* [What this task involves]: Set down exactly the lines below between the line holding "双轿厢不涉及换乘则是一样的，" and the line holding "在第二次作业中，出现了如果电", inclusive; no other line belongs in the answer.

* [Supplied data]:
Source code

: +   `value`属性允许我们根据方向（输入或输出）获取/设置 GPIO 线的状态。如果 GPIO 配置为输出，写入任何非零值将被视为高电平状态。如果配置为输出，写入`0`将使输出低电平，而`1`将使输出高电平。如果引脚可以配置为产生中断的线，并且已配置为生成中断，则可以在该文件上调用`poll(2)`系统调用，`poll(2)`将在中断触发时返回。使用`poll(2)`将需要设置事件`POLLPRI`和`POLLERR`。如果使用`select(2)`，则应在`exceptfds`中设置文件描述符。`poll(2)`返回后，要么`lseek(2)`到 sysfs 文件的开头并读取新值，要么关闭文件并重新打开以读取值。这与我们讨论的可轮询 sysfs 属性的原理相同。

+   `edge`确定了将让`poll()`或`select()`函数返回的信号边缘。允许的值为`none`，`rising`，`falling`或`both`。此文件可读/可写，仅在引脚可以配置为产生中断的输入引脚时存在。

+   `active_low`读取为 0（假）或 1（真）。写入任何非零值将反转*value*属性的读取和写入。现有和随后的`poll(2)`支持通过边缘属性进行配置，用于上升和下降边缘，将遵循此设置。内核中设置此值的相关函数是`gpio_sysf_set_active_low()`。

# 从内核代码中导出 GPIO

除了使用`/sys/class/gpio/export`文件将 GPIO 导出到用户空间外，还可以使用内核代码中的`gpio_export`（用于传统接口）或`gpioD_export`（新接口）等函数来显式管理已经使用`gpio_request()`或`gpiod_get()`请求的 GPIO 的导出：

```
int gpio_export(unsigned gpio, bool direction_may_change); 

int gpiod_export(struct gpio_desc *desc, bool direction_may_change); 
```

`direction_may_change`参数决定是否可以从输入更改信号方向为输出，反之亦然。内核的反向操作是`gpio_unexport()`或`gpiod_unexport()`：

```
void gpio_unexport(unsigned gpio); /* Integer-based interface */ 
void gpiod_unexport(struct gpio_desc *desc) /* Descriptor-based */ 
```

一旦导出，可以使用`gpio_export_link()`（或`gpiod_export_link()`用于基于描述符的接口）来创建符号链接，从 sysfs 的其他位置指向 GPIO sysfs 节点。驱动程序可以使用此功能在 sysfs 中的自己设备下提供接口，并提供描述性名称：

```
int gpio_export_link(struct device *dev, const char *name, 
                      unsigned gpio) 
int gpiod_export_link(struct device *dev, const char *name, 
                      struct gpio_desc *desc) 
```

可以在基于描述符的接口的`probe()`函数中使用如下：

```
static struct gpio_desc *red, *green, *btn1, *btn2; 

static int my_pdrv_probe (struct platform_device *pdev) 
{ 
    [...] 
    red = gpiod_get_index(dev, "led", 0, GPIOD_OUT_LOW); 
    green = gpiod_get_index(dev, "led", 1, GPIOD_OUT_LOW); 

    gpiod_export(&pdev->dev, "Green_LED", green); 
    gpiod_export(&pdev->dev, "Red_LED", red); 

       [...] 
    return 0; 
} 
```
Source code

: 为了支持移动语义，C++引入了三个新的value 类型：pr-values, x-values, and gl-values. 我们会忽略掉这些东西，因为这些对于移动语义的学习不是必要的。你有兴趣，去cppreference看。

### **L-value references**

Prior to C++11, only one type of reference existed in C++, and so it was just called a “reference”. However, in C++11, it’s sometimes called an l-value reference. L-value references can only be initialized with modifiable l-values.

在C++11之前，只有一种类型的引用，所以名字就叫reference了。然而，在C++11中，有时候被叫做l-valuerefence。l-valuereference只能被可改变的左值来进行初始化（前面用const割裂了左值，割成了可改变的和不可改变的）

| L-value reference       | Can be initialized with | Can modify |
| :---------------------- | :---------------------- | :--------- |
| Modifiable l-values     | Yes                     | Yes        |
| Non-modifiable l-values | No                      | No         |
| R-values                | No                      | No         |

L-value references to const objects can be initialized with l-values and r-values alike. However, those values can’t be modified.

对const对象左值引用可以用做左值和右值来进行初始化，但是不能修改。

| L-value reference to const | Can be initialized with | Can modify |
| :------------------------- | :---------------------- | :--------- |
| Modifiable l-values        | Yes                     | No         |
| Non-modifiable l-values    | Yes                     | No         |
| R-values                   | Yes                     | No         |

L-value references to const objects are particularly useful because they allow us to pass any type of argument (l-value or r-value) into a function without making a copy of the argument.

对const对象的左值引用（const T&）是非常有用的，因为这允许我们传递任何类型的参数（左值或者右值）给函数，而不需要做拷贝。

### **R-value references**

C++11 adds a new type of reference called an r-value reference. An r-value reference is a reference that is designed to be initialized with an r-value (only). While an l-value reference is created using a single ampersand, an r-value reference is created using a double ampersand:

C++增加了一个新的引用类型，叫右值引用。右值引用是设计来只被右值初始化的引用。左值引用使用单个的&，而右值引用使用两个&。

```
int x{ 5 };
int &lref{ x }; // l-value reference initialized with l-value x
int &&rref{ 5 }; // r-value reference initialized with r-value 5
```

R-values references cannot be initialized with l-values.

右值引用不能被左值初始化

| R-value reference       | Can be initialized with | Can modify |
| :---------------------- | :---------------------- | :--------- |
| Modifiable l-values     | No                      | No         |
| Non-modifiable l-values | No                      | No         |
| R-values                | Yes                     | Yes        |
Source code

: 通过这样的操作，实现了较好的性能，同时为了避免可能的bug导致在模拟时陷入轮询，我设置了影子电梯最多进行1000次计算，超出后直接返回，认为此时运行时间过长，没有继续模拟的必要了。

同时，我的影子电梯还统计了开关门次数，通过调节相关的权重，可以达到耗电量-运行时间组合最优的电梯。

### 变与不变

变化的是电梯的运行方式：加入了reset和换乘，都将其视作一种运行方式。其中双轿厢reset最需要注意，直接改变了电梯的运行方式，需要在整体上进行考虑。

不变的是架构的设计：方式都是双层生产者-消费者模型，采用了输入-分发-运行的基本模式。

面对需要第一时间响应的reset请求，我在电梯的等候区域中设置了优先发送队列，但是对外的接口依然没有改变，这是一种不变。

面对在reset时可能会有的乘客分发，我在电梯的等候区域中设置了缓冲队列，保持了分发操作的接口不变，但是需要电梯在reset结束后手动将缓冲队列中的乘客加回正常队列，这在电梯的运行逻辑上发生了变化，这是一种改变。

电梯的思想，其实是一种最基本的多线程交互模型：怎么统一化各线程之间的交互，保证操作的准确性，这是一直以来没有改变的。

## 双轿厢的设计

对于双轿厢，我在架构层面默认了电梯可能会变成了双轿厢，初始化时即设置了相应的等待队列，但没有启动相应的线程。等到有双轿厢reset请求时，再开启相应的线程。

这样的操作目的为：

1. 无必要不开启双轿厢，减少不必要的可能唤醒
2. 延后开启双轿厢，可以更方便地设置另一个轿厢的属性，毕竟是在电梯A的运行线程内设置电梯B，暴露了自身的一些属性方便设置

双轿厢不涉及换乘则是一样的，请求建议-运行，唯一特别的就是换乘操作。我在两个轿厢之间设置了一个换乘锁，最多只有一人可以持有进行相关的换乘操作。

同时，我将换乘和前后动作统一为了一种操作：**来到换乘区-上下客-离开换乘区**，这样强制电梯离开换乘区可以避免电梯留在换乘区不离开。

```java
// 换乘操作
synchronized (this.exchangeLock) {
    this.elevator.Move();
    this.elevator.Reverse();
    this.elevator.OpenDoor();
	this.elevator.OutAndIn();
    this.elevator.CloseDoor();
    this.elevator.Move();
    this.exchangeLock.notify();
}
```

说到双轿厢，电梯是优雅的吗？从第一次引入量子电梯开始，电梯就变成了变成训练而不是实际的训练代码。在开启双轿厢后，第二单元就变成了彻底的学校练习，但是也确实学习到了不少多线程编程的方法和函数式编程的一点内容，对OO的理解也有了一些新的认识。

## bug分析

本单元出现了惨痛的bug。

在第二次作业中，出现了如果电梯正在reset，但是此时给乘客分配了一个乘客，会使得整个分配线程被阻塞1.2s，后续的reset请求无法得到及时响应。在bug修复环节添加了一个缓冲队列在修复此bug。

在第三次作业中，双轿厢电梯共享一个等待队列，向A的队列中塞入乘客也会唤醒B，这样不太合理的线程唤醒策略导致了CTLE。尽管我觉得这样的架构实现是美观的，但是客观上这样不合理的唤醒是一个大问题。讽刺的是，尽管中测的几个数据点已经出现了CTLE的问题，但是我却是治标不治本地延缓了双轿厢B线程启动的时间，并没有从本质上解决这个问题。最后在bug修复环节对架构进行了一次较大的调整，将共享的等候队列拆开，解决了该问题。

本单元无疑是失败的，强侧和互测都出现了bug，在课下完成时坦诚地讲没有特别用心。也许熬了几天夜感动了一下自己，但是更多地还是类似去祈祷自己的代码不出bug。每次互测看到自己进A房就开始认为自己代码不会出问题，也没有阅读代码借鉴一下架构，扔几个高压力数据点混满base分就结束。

* [Task answer]:
双轿厢不涉及换乘则是一样的，请求建议-运行，唯一特别的就是换乘操作。我在两个轿厢之间设置了一个换乘锁，最多只有一人可以持有进行相关的换乘操作。

同时，我将换乘和前后动作统一为了一种操作：**来到换乘区-上下客-离开换乘区**，这样强制电梯离开换乘区可以避免电梯留在换乘区不离开。

```java
// 换乘操作
synchronized (this.exchangeLock) {
    this.elevator.Move();
    this.elevator.Reverse();
    this.elevator.OpenDoor();
	this.elevator.OutAndIn();
    this.elevator.CloseDoor();
    this.elevator.Move();
    this.exchangeLock.notify();
}
```

说到双轿厢，电梯是优雅的吗？从第一次引入量子电梯开始，电梯就变成了变成训练而不是实际的训练代码。在开启双轿厢后，第二单元就变成了彻底的学校练习，但是也确实学习到了不少多线程编程的方法和函数式编程的一点内容，对OO的理解也有了一些新的认识。

## bug分析

本单元出现了惨痛的bug。

在第二次作业中，出现了如果电梯正在reset，但是此时给乘客分配了一个乘客，会使得整个分配线程被阻塞1.2s，后续的reset请求无法得到及时响应。在bug修复环节添加了一个缓冲队列在修复此bug。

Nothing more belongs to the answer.